- _Directions_
Rewrite the source text of each item below as a numbered list with one line per entry, skipping blank lines. Leave the pictures out of your answer.

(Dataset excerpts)

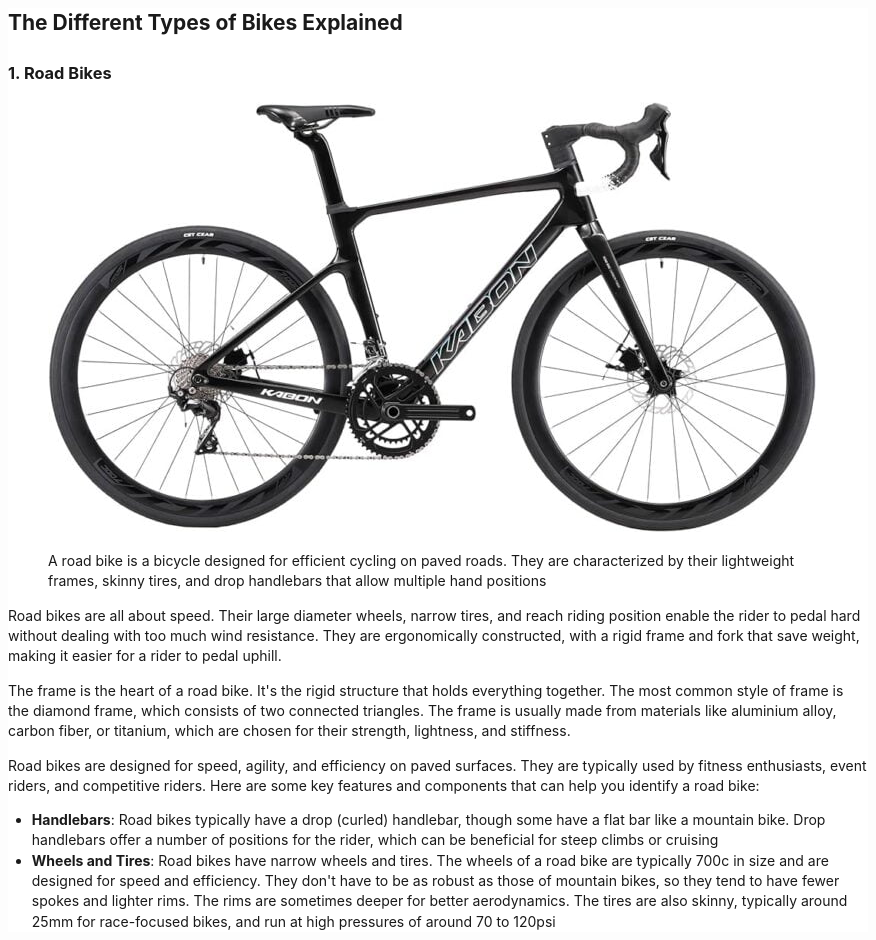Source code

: 
## The Different Types of Bikes Explained

### 1\. Road Bikes

<figure>

![What is the most common bike](images/What-is-the-most-common-bike-768x430.jpg)

<figcaption>

A road bike is a bicycle designed for efficient cycling on paved roads. They are characterized by their lightweight frames, skinny tires, and drop handlebars that allow multiple hand positions

</figcaption>

</figure>

Road bikes are all about speed. Their large diameter wheels, narrow tires, and reach riding position enable the rider to pedal hard without dealing with too much wind resistance. They are ergonomically constructed, with a rigid frame and fork that save weight, making it easier for a rider to pedal uphill.

The frame is the heart of a road bike. It's the rigid structure that holds everything together. The most common style of frame is the diamond frame, which consists of two connected triangles. The frame is usually made from materials like aluminium alloy, carbon fiber, or titanium, which are chosen for their strength, lightness, and stiffness.

Road bikes are designed for speed, agility, and efficiency on paved surfaces. They are typically used by fitness enthusiasts, event riders, and competitive riders. Here are some key features and components that can help you identify a road bike:

- **Handlebars**: Road bikes typically have a drop (curled) handlebar, though some have a flat bar like a mountain bike. Drop handlebars offer a number of positions for the rider, which can be beneficial for steep climbs or cruising
- **Wheels and Tires**: Road bikes have narrow wheels and tires. The wheels of a road bike are typically 700c in size and are designed for speed and efficiency. They don't have to be as robust as those of mountain bikes, so they tend to have fewer spokes and lighter rims. The rims are sometimes deeper for better aerodynamics. The tires are also skinny, typically around 25mm for race-focused bikes, and run at high pressures of around 70 to 120psi
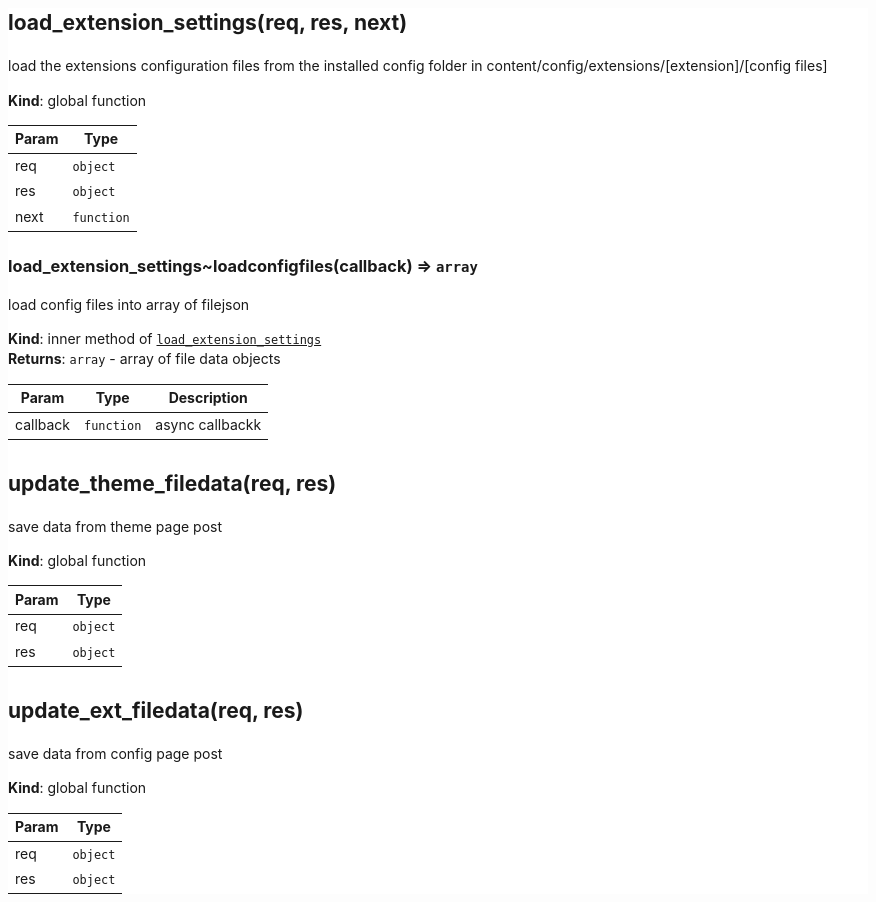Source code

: <a name="load_extension_settings"></a>

## load_extension_settings(req, res, next)
load the extensions configuration files from the installed config folder in content/config/extensions/[extension]/[config files]

**Kind**: global function  

| Param | Type |
| --- | --- |
| req | <code>object</code> | 
| res | <code>object</code> | 
| next | <code>function</code> | 

<a name="load_extension_settings..loadconfigfiles"></a>

### load_extension_settings~loadconfigfiles(callback) ⇒ <code>array</code>
load config files into array of filejson

**Kind**: inner method of <code>[load_extension_settings](#load_extension_settings)</code>  
**Returns**: <code>array</code> - array of file data objects  

| Param | Type | Description |
| --- | --- | --- |
| callback | <code>function</code> | async callbackk |

<a name="update_theme_filedata"></a>

## update_theme_filedata(req, res)
save data from theme page post

**Kind**: global function  

| Param | Type |
| --- | --- |
| req | <code>object</code> | 
| res | <code>object</code> | 

<a name="update_ext_filedata"></a>

## update_ext_filedata(req, res)
save data from config page post

**Kind**: global function  

| Param | Type |
| --- | --- |
| req | <code>object</code> | 
| res | <code>object</code> | 
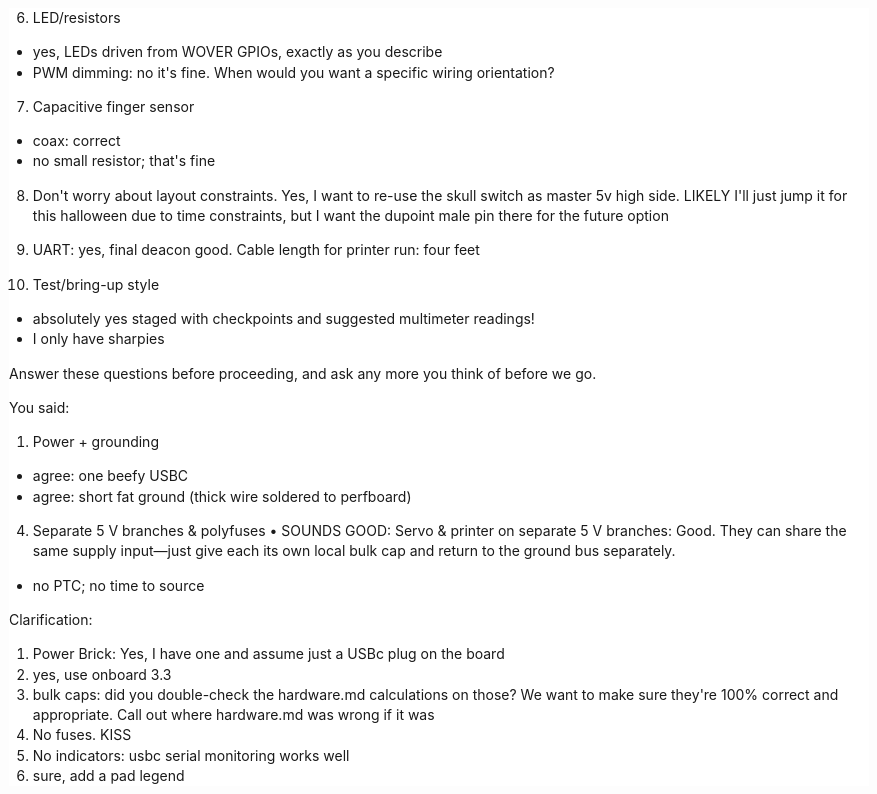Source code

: 6. LED/resistors
- yes, LEDs driven from WOVER GPIOs, exactly as  you describe
- PWM dimming: no it's fine. When would you want a specific wiring orientation?

7. Capacitive finger sensor
- coax: correct
- no small resistor; that's fine

8. Don't worry about layout constraints. Yes, I want to re-use the skull switch as master 5v high side. LIKELY I'll just jump it for this halloween due to time constraints, but I want the dupoint male pin there for the future option

9. UART: yes, final deacon good.   Cable length for printer run: four feet

10. Test/bring-up style
- absolutely yes staged with checkpoints and suggested multimeter readings!
- I only have sharpies


Answer these questions before proceeding, and ask any more you think of before we go.



You said:
1) Power + grounding
- agree: one beefy USBC
- agree: short fat ground (thick wire soldered to perfboard)

4) Separate 5 V branches & polyfuses
	•	SOUNDS GOOD: Servo & printer on separate 5 V branches: Good. They can share the same supply input—just give each its own local bulk cap and return to the ground bus separately.
- no PTC; no time to source



Clarification:
1. Power Brick: Yes, I have one and assume just a USBc plug on the board
2. yes, use onboard 3.3
3. bulk caps: did you double-check the hardware.md calculations on those? We want to make sure they're 100% correct and appropriate. Call out where hardware.md was wrong if it was
4. No fuses. KISS
5. No indicators: usbc serial monitoring works well
6. sure, add a pad legend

- _Reply to the exercise_
1. Source code
2. : 
3. ## The Different Types of Bikes Explained
4. ### 1\. Road Bikes
5. <figure>
6. ![What is the most common bike](images/What-is-the-most-common-bike-768x430.jpg)
7. <figcaption>
8. A road bike is a bicycle designed for efficient cycling on paved roads. They are characterized by their lightweight frames, skinny tires, and drop handlebars that allow multiple hand positions
9. </figcaption>
10. </figure>
11. Road bikes are all about speed. Their large diameter wheels, narrow tires, and reach riding position enable the rider to pedal hard without dealing with too much wind resistance. They are ergonomically constructed, with a rigid frame and fork that save weight, making it easier for a rider to pedal uphill.
12. The frame is the heart of a road bike. It's the rigid structure that holds everything together. The most common style of frame is the diamond frame, which consists of two connected triangles. The frame is usually made from materials like aluminium alloy, carbon fiber, or titanium, which are chosen for their strength, lightness, and stiffness.
13. Road bikes are designed for speed, agility, and efficiency on paved surfaces. They are typically used by fitness enthusiasts, event riders, and competitive riders. Here are some key features and components that can help you identify a road bike:
14. - **Handlebars**: Road bikes typically have a drop (curled) handlebar, though some have a flat bar like a mountain bike. Drop handlebars offer a number of positions for the rider, which can be beneficial for steep climbs or cruising
15. - **Wheels and Tires**: Road bikes have narrow wheels and tires. The wheels of a road bike are typically 700c in size and are designed for speed and efficiency. They don't have to be as robust as those of mountain bikes, so they tend to have fewer spokes and lighter rims. The rims are sometimes deeper for better aerodynamics. The tires are also skinny, typically around 25mm for race-focused bikes, and run at high pressures of around 70 to 120psi
16. Source code
17. : <a name="load_extension_settings"></a>
18. ## load_extension_settings(req, res, next)
19. load the extensions configuration files from the installed config folder in content/config/extensions/[extension]/[config files]
20. **Kind**: global function  
21. | Param | Type |
22. | --- | --- |
23. | req | <code>object</code> | 
24. | res | <code>object</code> | 
25. | next | <code>function</code> | 
26. <a name="load_extension_settings..loadconfigfiles"></a>
27. ### load_extension_settings~loadconfigfiles(callback) ⇒ <code>array</code>
28. load config files into array of filejson
29. **Kind**: inner method of <code>[load_extension_settings](#load_extension_settings)</code>  
30. **Returns**: <code>array</code> - array of file data objects  
31. | Param | Type | Description |
32. | --- | --- | --- |
33. | callback | <code>function</code> | async callbackk |
34. <a name="update_theme_filedata"></a>
35. ## update_theme_filedata(req, res)
36. save data from theme page post
37. **Kind**: global function  
38. | Param | Type |
39. | --- | --- |
40. | req | <code>object</code> | 
41. | res | <code>object</code> | 
42. <a name="update_ext_filedata"></a>
43. ## update_ext_filedata(req, res)
44. save data from config page post
45. **Kind**: global function  
46. | Param | Type |
47. | --- | --- |
48. | req | <code>object</code> | 
49. | res | <code>object</code> | 
50. Source code
51. : 6. LED/resistors
52. - yes, LEDs driven from WOVER GPIOs, exactly as  you describe
53. - PWM dimming: no it's fine. When would you want a specific wiring orientation?
54. 7. Capacitive finger sensor
55. - coax: correct
56. - no small resistor; that's fine
57. 8. Don't worry about layout constraints. Yes, I want to re-use the skull switch as master 5v high side. LIKELY I'll just jump it for this halloween due to time constraints, but I want the dupoint male pin there for the future option
58. 9. UART: yes, final deacon good.   Cable length for printer run: four feet
59. 10. Test/bring-up style
60. - absolutely yes staged with checkpoints and suggested multimeter readings!
61. - I only have sharpies
62. Answer these questions before proceeding, and ask any more you think of before we go.
63. You said:
64. 1) Power + grounding
65. - agree: one beefy USBC
66. - agree: short fat ground (thick wire soldered to perfboard)
67. 4) Separate 5 V branches & polyfuses
68. 	•	SOUNDS GOOD: Servo & printer on separate 5 V branches: Good. They can share the same supply input—just give each its own local bulk cap and return to the ground bus separately.
69. - no PTC; no time to source
70. Clarification:
71. 1. Power Brick: Yes, I have one and assume just a USBc plug on the board
72. 2. yes, use onboard 3.3
73. 3. bulk caps: did you double-check the hardware.md calculations on those? We want to make sure they're 100% correct and appropriate. Call out where hardware.md was wrong if it was
74. 4. No fuses. KISS
75. 5. No indicators: usbc serial monitoring works well
76. 6. sure, add a pad legend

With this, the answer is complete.